[Stored data entries]
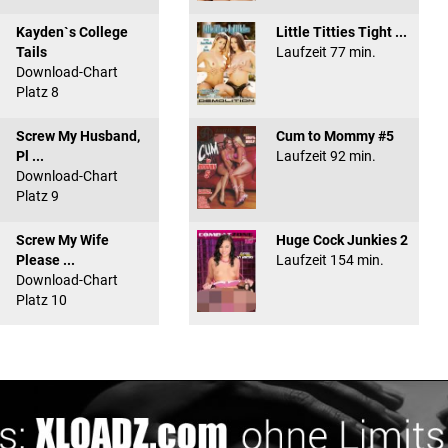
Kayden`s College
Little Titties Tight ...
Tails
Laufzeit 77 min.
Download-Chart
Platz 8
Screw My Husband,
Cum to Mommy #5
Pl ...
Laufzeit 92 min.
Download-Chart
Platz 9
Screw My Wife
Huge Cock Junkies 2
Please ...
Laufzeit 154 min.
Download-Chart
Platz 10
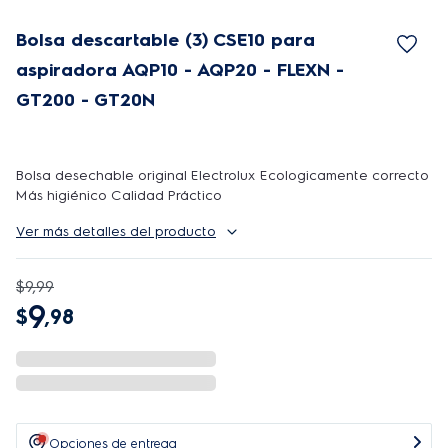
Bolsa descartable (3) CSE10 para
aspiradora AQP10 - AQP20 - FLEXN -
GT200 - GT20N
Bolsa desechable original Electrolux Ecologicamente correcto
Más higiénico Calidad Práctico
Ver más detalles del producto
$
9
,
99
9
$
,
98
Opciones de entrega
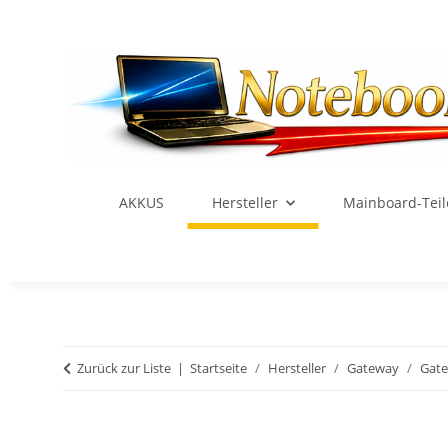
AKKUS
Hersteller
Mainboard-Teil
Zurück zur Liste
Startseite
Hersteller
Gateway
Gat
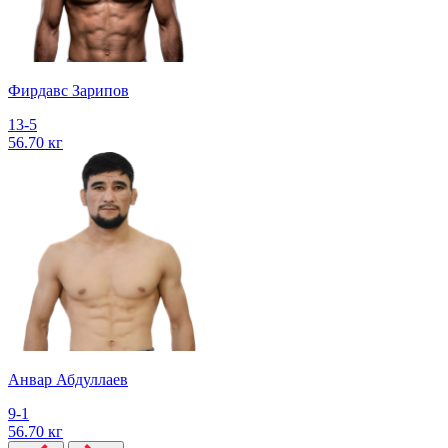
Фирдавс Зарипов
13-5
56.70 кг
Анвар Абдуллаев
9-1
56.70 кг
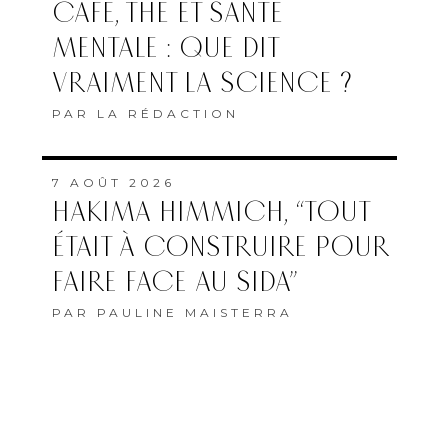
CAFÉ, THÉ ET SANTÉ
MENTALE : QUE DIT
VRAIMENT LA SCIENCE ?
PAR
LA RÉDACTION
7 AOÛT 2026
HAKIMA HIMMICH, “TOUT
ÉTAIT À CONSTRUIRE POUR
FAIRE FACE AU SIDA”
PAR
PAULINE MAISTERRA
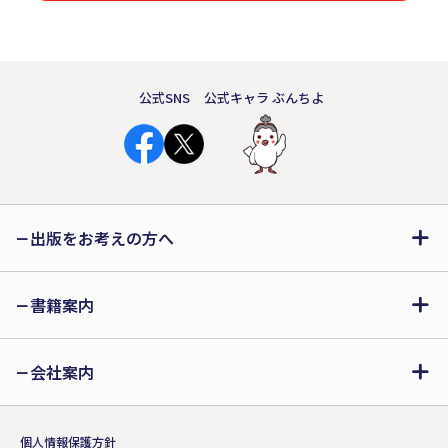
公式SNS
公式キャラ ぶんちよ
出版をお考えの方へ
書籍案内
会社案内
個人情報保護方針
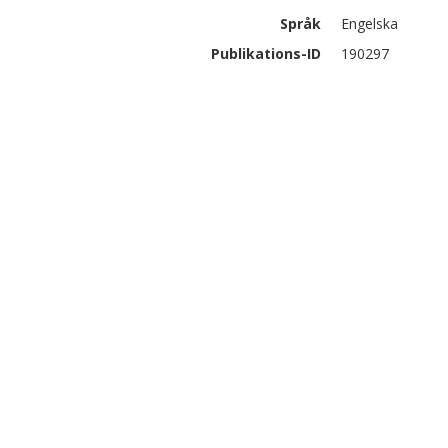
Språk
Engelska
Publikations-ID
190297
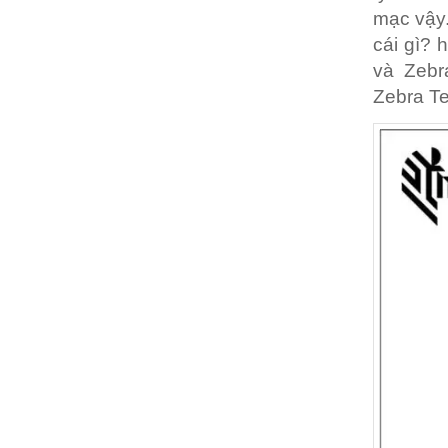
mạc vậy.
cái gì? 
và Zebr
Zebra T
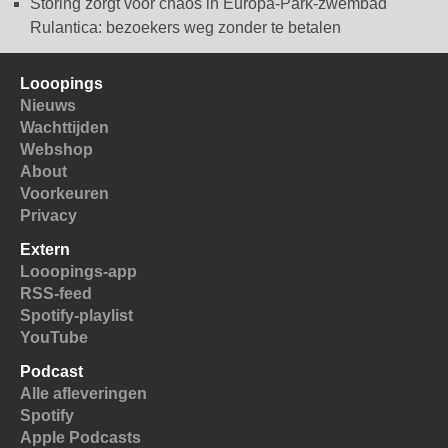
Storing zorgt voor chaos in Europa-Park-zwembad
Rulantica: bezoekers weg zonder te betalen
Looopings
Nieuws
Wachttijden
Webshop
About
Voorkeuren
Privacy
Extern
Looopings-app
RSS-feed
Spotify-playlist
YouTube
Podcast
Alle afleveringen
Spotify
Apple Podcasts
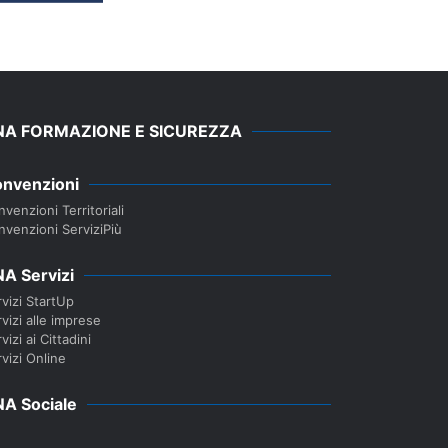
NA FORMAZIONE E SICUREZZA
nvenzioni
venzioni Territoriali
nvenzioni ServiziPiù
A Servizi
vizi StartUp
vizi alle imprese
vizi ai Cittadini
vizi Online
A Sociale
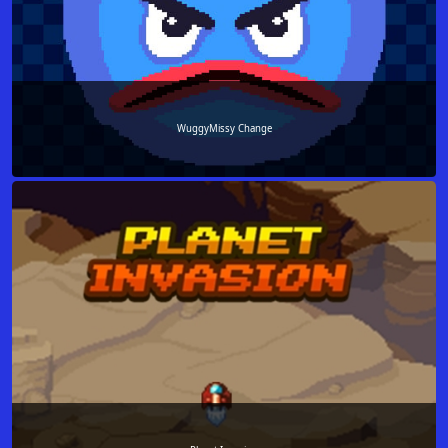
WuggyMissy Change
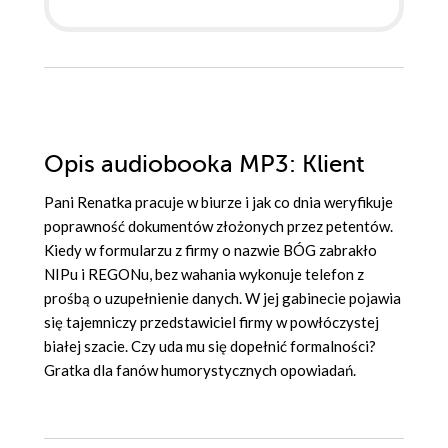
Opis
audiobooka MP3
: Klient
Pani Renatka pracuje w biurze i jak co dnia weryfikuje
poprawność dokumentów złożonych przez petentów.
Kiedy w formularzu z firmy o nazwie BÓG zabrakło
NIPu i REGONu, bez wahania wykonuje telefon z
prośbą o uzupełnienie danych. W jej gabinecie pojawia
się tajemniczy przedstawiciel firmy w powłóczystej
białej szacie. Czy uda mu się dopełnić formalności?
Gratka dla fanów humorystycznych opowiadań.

--

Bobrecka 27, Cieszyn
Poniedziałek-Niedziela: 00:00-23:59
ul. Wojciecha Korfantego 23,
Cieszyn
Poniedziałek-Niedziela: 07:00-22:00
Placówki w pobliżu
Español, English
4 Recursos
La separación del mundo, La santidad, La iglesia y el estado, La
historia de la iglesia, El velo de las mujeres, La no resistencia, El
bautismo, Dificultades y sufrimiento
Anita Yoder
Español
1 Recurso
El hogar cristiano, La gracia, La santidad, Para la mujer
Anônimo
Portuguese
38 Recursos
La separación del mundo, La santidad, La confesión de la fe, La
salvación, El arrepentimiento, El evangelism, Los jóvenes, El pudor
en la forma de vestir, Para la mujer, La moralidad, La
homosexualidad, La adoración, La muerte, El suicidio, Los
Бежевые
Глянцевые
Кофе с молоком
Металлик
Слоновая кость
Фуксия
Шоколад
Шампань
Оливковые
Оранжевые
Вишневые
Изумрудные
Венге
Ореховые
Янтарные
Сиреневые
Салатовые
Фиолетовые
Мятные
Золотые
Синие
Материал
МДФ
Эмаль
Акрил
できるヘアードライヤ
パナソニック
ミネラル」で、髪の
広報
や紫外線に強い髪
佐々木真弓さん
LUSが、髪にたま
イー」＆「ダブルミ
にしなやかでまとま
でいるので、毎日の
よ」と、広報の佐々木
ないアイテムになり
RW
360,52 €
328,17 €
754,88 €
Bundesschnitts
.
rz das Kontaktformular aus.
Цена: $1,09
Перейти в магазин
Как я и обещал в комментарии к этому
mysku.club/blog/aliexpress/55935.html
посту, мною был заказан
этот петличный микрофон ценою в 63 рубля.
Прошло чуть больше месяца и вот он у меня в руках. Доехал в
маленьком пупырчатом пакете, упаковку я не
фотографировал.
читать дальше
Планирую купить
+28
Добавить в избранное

THE PROBLEM:
Please write out the rows above word for word, starting with the line that contains "Bobrecka 27, Cieszyn" and going on through the line that contains "этот петличный микрофон ценою в 63 рубля.", both included.

ANSWER SPACE:
Bobrecka 27, Cieszyn
Poniedziałek-Niedziela: 00:00-23:59
ul. Wojciecha Korfantego 23,
Cieszyn
Poniedziałek-Niedziela: 07:00-22:00
Placówki w pobliżu
Español, English
4 Recursos
La separación del mundo, La santidad, La iglesia y el estado, La
historia de la iglesia, El velo de las mujeres, La no resistencia, El
bautismo, Dificultades y sufrimiento
Anita Yoder
Español
1 Recurso
El hogar cristiano, La gracia, La santidad, Para la mujer
Anônimo
Portuguese
38 Recursos
La separación del mundo, La santidad, La confesión de la fe, La
salvación, El arrepentimiento, El evangelism, Los jóvenes, El pudor
en la forma de vestir, Para la mujer, La moralidad, La
homosexualidad, La adoración, La muerte, El suicidio, Los
Бежевые
Глянцевые
Кофе с молоком
Металлик
Слоновая кость
Фуксия
Шоколад
Шампань
Оливковые
Оранжевые
Вишневые
Изумрудные
Венге
Ореховые
Янтарные
Сиреневые
Салатовые
Фиолетовые
Мятные
Золотые
Синие
Материал
МДФ
Эмаль
Акрил
できるヘアードライヤ
パナソニック
ミネラル」で、髪の
広報
や紫外線に強い髪
佐々木真弓さん
LUSが、髪にたま
イー」＆「ダブルミ
にしなやかでまとま
でいるので、毎日の
よ」と、広報の佐々木
ないアイテムになり
RW
360,52 €
328,17 €
754,88 €
Bundesschnitts
.
rz das Kontaktformular aus.
Цена: $1,09
Перейти в магазин
Как я и обещал в комментарии к этому
mysku.club/blog/aliexpress/55935.html
посту, мною был заказан
этот петличный микрофон ценою в 63 рубля.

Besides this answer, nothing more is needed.